* [Task directions]: Reproduce all of the data below verbatim, keeping every line unchanged.
-- Start of Material supplied --
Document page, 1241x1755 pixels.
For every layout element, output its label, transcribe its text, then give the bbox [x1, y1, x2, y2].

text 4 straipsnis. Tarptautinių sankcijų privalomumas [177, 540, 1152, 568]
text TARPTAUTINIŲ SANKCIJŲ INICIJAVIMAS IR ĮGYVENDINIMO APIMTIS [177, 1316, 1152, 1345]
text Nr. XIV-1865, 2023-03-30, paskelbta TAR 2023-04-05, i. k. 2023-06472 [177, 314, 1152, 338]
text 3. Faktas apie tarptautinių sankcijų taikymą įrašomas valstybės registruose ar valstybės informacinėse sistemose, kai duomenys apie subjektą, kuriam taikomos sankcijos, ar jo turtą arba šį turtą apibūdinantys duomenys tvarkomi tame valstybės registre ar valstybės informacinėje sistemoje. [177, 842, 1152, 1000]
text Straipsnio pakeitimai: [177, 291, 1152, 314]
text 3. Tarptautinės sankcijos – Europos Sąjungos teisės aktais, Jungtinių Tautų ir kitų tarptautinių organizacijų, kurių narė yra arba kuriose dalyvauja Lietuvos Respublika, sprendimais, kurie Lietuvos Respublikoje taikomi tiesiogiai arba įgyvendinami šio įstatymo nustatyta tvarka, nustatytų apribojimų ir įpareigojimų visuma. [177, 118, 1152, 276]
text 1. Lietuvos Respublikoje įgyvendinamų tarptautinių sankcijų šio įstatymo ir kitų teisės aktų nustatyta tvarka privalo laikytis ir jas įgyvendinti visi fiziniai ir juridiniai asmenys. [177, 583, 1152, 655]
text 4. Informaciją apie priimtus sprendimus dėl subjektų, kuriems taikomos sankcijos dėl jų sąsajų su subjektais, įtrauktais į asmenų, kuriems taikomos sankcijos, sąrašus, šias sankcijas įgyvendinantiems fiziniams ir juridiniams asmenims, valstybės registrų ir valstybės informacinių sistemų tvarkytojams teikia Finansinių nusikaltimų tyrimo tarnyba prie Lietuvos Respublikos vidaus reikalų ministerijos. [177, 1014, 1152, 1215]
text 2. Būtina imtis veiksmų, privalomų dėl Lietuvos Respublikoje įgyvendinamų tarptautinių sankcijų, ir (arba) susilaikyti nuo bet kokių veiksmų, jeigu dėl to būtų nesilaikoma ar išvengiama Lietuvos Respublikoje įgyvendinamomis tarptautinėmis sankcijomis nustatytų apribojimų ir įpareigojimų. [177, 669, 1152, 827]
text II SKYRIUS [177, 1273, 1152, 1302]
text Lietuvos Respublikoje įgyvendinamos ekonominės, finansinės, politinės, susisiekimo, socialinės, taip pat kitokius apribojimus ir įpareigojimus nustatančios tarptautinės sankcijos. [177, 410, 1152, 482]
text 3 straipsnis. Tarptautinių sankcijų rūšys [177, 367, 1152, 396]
-- End of Material supplied --
* [Finished task]:
Document page, 1241x1755 pixels.
For every layout element, output its label, transcribe its text, then give the bbox [x1, y1, x2, y2].

text 4 straipsnis. Tarptautinių sankcijų privalomumas [177, 540, 1152, 568]
text TARPTAUTINIŲ SANKCIJŲ INICIJAVIMAS IR ĮGYVENDINIMO APIMTIS [177, 1316, 1152, 1345]
text Nr. XIV-1865, 2023-03-30, paskelbta TAR 2023-04-05, i. k. 2023-06472 [177, 314, 1152, 338]
text 3. Faktas apie tarptautinių sankcijų taikymą įrašomas valstybės registruose ar valstybės informacinėse sistemose, kai duomenys apie subjektą, kuriam taikomos sankcijos, ar jo turtą arba šį turtą apibūdinantys duomenys tvarkomi tame valstybės registre ar valstybės informacinėje sistemoje. [177, 842, 1152, 1000]
text Straipsnio pakeitimai: [177, 291, 1152, 314]
text 3. Tarptautinės sankcijos – Europos Sąjungos teisės aktais, Jungtinių Tautų ir kitų tarptautinių organizacijų, kurių narė yra arba kuriose dalyvauja Lietuvos Respublika, sprendimais, kurie Lietuvos Respublikoje taikomi tiesiogiai arba įgyvendinami šio įstatymo nustatyta tvarka, nustatytų apribojimų ir įpareigojimų visuma. [177, 118, 1152, 276]
text 1. Lietuvos Respublikoje įgyvendinamų tarptautinių sankcijų šio įstatymo ir kitų teisės aktų nustatyta tvarka privalo laikytis ir jas įgyvendinti visi fiziniai ir juridiniai asmenys. [177, 583, 1152, 655]
text 4. Informaciją apie priimtus sprendimus dėl subjektų, kuriems taikomos sankcijos dėl jų sąsajų su subjektais, įtrauktais į asmenų, kuriems taikomos sankcijos, sąrašus, šias sankcijas įgyvendinantiems fiziniams ir juridiniams asmenims, valstybės registrų ir valstybės informacinių sistemų tvarkytojams teikia Finansinių nusikaltimų tyrimo tarnyba prie Lietuvos Respublikos vidaus reikalų ministerijos. [177, 1014, 1152, 1215]
text 2. Būtina imtis veiksmų, privalomų dėl Lietuvos Respublikoje įgyvendinamų tarptautinių sankcijų, ir (arba) susilaikyti nuo bet kokių veiksmų, jeigu dėl to būtų nesilaikoma ar išvengiama Lietuvos Respublikoje įgyvendinamomis tarptautinėmis sankcijomis nustatytų apribojimų ir įpareigojimų. [177, 669, 1152, 827]
text II SKYRIUS [177, 1273, 1152, 1302]
text Lietuvos Respublikoje įgyvendinamos ekonominės, finansinės, politinės, susisiekimo, socialinės, taip pat kitokius apribojimus ir įpareigojimus nustatančios tarptautinės sankcijos. [177, 410, 1152, 482]
text 3 straipsnis. Tarptautinių sankcijų rūšys [177, 367, 1152, 396]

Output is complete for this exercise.